To summarize, the proposed state-space model is given by:

$$\begin{aligned} p(t)&=g_t\cdot p(t-1)+\xi _t \nonumber \\ q_t&=p(t)+\zeta _t. \end{aligned}$$
(11)

Since both the process and the observation models are linear, a standard Kalman filter can be applied for recursively solving (11). The Kalman filter recursion takes the following form:

$$\begin{aligned} \hat{p}(t|t-1)&=g_t\cdot \hat{p}(t-1|t-1) \nonumber \\ \gamma (t|t-1)&=g^2_t\gamma (t-1|t-1)+\sigma ^2_\xi \nonumber \\ \hat{p}(t|t)&=\hat{p}(t|t-1)+\kappa (t)\left( q_t-\hat{p}(t|t-1)\right) \nonumber \\ \gamma (t|t)&=\left( 1-\kappa (t)\right) \gamma (t|t-1) \end{aligned}$$
(12)

where \(\gamma (t|t-1)\) is the predicted covariance, \(\gamma (t|t)\) is the posteriori covariance, and \(\kappa (t)\) is the Kalman gain, defined as:

$$\begin{aligned} \kappa (t)=\frac{\gamma (t|t-1)}{\gamma (t|t-1)+\sigma ^2_\zeta }. \end{aligned}$$
(13)

Note that the measurements of the moving source, accumulated through run-time, can be considered as additional unlabelled data. Thus, the current measurements can be used to update the manifold-based covariance terms in (7) and (9). An efficient recursive adaptation for the MMGP was presented in [11].

Fig. 1.
figure 1

Room setup: the blue x-marks denote the microphones and the red asterisks denote the labelled samples. (Color figure online)

5 Experimental Study

We conducted a simulation of a 2-D tracking of a moving source. We simulated a \(5.2\times 6.2\times 3\) room with 4 pairs of microphones mounted next to the room walls, using an efficient implementation [8] of the image method [1]. All the measurements were confined to a \(2\times 2\) m rectangular region, at a fixed height of 2 m (the same height of all the microphones). We generated a training set with \(n_L=36\) labelled samples, without additional unlabelled samples (\(n_U=0\)). The labelled samples form a fixed grid with resolution of 0.4 m, and were generated using 10 s long speech signals. The room setup is presented in Fig. 1.

We examined two types of trajectories: a straight line along the diagonal of the rectangular region and a sinusoidal trajectory. The duration of the entire movement of the source was 3 s and 5 s for the straight line movement and for the sinusoidal movement, respectively. For both movement types, the source average velocity was approximately 1 m/s, and the measured signals were divided into segments of 330 ms with 75% overlap. For each segment, the corresponding RTF was estimated in 2048 frequency bins. In Fig. 2, we plot the two movements and the tracking results received for 300 ms reverberation time in noiseless conditions.

- **Questions on the material**:
- A) In the moving-source tracking excerpt, what resolution does the fixed grid of labelled samples have?
- B) Continue the moving-source tracking excerpt, starting right after its final sentence.

- **Extracted records**:
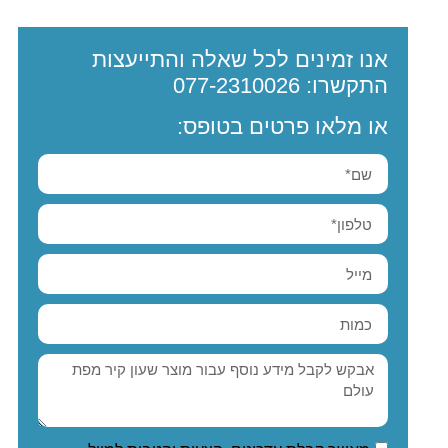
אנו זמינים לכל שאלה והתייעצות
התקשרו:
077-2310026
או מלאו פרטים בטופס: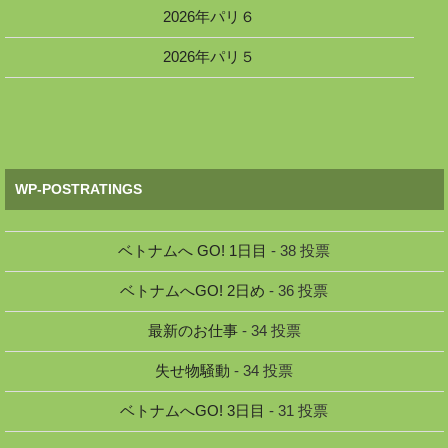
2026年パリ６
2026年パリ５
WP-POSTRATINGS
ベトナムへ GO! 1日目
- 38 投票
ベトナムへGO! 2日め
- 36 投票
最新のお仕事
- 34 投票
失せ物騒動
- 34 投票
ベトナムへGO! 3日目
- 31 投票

- **Answers by item number**:
- A) 0.4 m

- B)
Fig. 2.
figure 2

True path and estimated path for (a) straight line movement and for (b) sinusoidal movement.

It can be observed that the proposed method is able to track the source for both types of trajectories. The root mean square errors (RMSEs) were 13 cm and 17 cm for the straight line movement and for the sinusoidal movement, respectively. The error is larger for the sine path compared to the straight path, since it is more complicated and neither the velocity nor the acceleration are fixed. In addition, for regions closer to the microphone positions we receive lower error compared to remote regions, as can be observed by comparing the tracking results around the two peaks of the sine path. We conclude that the proposed algorithm is capable of accurately tracking the source in a reverberant environment.

6 Conclusions

A semi-supervised tracking algorithm based on measurements from distributed pairs of microphones is presented. The tracking is carried out by Kalman filtering which exploits smoothness in two domains. The first is the commonly assumed smoothness of the source trajectory in the time domain. The second is related to the data-driven model inferred from the prerecorded measurements. The source position is assumed to vary smoothly with respect to the multiple acoustic manifolds associated with the different nodes. The resulting tracker is shown to accurately track a moving source in a simulated reverberant room. In future work, we intend to examine a more sophisticated modelling of the source movement.